→ **EXTRACT PROVIDED**
Thomas Earp (1828–1893) was a British sculptor and architectural carver who was active in the late 19th century. His best known work is his 1863 reproduction of the Eleanor Cross which stands at Charing Cross in London. He specialised in sculpture for Gothic Revival churches and worked closely with the architect George Edmund Street in the 1860s and 1870s.

Early life and career
Earp was born in Nottingham, England. He studied at the Nottingham School of Art and Design and after completing his studies in the early 1850s went to work for the building contractor George Myers (who himself worked extensively for Pugin) in London.

Around 1851 Earp founded his own architectural sculpture practice. By 1864 he was established at 1 Kennington Road, Lambeth, and employed 24 people.  One of his projects, a marble and alabaster reredos, pulpit and baptismal font for the Church of St John the Baptist, Huntley, was particularly acclaimed and was exhibited at the Great Exhibition of 1862.

→ **RECORD SET**
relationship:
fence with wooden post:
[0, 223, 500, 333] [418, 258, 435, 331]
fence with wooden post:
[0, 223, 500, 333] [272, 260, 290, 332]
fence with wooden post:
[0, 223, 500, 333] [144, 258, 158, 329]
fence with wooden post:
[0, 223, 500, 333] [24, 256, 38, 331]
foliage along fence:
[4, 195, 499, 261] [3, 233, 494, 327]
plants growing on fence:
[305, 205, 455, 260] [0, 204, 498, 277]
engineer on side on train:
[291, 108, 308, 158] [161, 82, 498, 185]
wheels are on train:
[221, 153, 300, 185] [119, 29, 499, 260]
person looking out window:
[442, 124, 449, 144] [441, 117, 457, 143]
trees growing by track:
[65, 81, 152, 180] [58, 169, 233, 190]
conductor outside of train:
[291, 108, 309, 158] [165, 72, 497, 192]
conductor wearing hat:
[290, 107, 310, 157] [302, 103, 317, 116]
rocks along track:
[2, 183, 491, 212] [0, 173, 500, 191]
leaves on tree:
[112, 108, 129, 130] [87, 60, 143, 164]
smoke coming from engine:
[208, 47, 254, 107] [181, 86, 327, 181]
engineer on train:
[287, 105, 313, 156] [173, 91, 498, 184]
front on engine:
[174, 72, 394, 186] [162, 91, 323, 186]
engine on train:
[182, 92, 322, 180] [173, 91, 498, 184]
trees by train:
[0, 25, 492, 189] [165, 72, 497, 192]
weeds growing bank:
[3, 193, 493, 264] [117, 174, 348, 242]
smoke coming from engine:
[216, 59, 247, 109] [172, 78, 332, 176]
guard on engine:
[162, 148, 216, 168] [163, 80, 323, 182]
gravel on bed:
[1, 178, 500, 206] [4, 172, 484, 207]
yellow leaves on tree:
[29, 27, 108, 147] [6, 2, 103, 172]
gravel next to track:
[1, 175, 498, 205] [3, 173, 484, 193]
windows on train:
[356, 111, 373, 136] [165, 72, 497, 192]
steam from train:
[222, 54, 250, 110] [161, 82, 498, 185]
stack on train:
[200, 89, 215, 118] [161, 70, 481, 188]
==
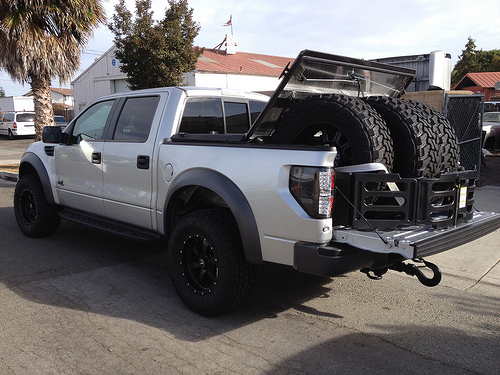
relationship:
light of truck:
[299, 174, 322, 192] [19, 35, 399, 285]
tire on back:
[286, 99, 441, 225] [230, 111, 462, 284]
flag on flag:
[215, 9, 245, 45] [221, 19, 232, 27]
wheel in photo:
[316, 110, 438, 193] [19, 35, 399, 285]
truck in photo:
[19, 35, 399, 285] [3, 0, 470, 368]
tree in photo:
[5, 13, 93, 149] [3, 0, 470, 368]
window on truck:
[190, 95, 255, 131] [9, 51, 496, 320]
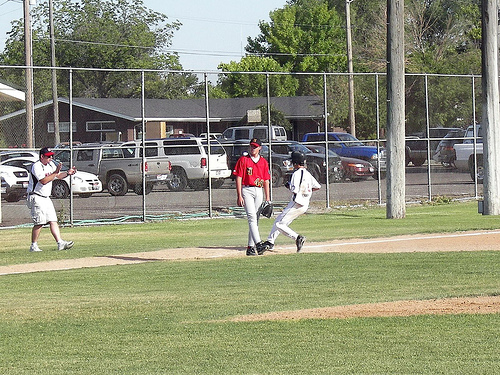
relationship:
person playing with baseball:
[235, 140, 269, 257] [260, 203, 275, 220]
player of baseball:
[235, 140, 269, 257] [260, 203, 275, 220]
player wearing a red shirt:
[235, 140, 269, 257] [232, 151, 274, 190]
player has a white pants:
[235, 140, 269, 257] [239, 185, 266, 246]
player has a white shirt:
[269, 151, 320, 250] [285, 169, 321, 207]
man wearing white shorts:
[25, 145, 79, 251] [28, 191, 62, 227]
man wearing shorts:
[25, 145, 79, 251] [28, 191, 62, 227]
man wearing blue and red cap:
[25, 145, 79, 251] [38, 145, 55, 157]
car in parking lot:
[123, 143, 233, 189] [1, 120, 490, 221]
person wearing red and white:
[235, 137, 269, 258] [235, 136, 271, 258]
==
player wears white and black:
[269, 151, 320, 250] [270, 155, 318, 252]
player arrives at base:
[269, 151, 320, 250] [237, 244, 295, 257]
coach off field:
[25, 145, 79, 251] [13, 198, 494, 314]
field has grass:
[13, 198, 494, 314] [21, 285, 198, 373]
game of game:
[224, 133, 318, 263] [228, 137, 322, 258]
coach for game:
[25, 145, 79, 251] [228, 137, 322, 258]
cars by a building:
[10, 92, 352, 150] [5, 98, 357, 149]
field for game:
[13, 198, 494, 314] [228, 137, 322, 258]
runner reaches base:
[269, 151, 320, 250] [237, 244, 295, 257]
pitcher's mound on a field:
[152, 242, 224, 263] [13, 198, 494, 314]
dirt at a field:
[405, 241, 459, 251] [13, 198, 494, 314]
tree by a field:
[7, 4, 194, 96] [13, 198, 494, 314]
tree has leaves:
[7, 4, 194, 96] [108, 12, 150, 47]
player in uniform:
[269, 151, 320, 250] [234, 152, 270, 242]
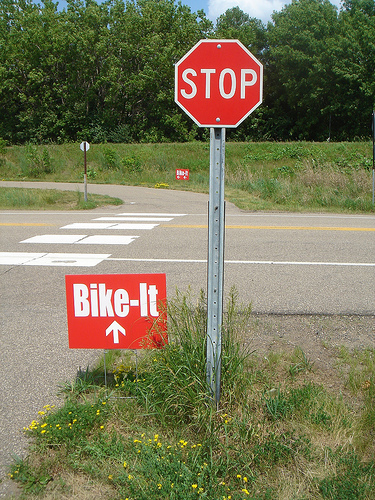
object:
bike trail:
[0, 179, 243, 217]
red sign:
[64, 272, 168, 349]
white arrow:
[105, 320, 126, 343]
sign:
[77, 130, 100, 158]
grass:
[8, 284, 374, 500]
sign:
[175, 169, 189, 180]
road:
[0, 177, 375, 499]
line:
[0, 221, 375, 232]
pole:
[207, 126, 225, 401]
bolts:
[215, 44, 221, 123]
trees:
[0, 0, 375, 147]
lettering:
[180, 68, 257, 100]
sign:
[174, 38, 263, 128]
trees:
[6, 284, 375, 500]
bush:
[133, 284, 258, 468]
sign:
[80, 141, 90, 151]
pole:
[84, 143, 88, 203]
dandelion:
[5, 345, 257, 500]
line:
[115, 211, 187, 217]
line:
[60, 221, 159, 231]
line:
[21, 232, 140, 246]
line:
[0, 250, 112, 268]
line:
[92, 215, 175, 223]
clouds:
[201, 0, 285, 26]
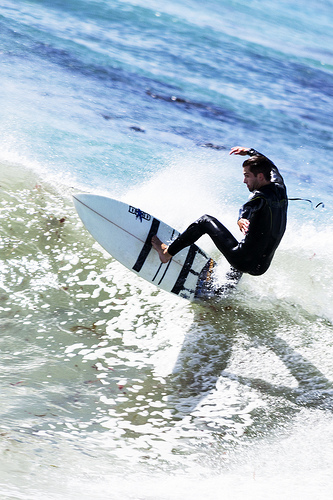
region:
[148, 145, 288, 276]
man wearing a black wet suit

→ **WHAT THIS TASK INVOLVES**
Answer these from the text on Thomas Earp above:
1. In what city was Earp born?
2. What work by Earp stands at Charing Cross in London?
3. How many people did Earp employ by 1864?

→ **ANSWER TO THIS EXERCISE**
1. Nottingham, England
2. His 1863 reproduction of the Eleanor Cross
3. 24